The league didn’t know exactly what happened with Hunt because it didn’t want to know.

The only reason the NFL didn’t know what happened with Kareem Hunt at his Cleveland hotel residence is that it didn’t want to, in ESPN’s analysis.

Following the offseason incident which was captured on a video later released by TMZ, Hunt went to the Kansas City Chiefs and gave his version of what happened. The team then talked to the NFL about it and were given assurances the league would look into it.

The league then made a halfhearted attempt to get the video of the February incident and interview the victims. The hotel denied the league’s request and the victim also declined to talk, so the NFL apparently gave up. Incredibly, Hunt was not even interviewed and went on to play 11 games this season before the bombshell TMZ post.

“It should surprise me, but it doesn’t,” National Coalition Against Violent Athletes founder Kathy Redmond told ESPN. “These are non-investigations. It goes back to willful ignorance, and arrogance and hubris on the part of the NFL. It feels like everything the NFL does is on the surface, and to address PR and the brand they have to protect.”

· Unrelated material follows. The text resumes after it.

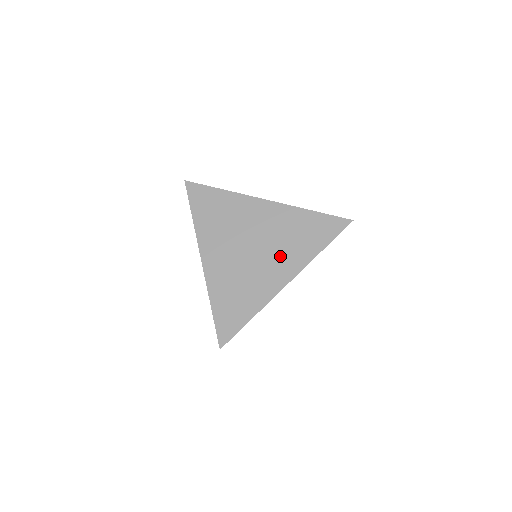
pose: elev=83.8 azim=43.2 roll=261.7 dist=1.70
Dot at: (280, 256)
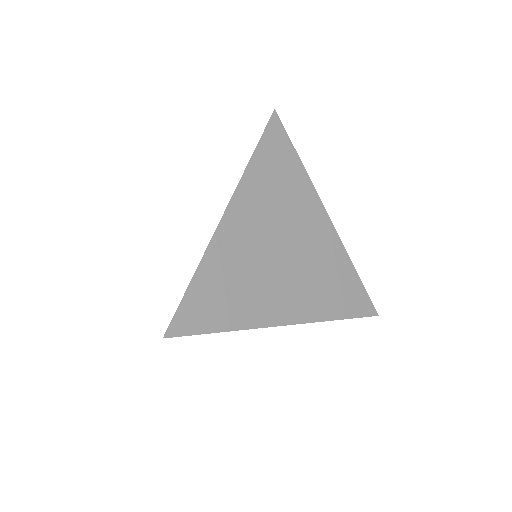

On Sunday morning, Hunt attempted to explain his actions and did eventually apologize to the woman in the video. “You can’t really explain it,” Hunt said. “The video shows it. I was in the wrong. I’m not that type of person. I’m really disappointed and embarrassed in myself.”

While he won’t play the rest of this season, Hunt could be back in the NFL as soon as next year — unless enough people make it clear they will no longer support the league with their cash if it continues to give players like Hunt multiple chances.

“Fans are culpable in this as well,” she said. “If they wanted something different, they’d demand it. But we move on, and the NFL likes that we do, because the games provide an escape. We can’t escape anymore. We have to confront this.”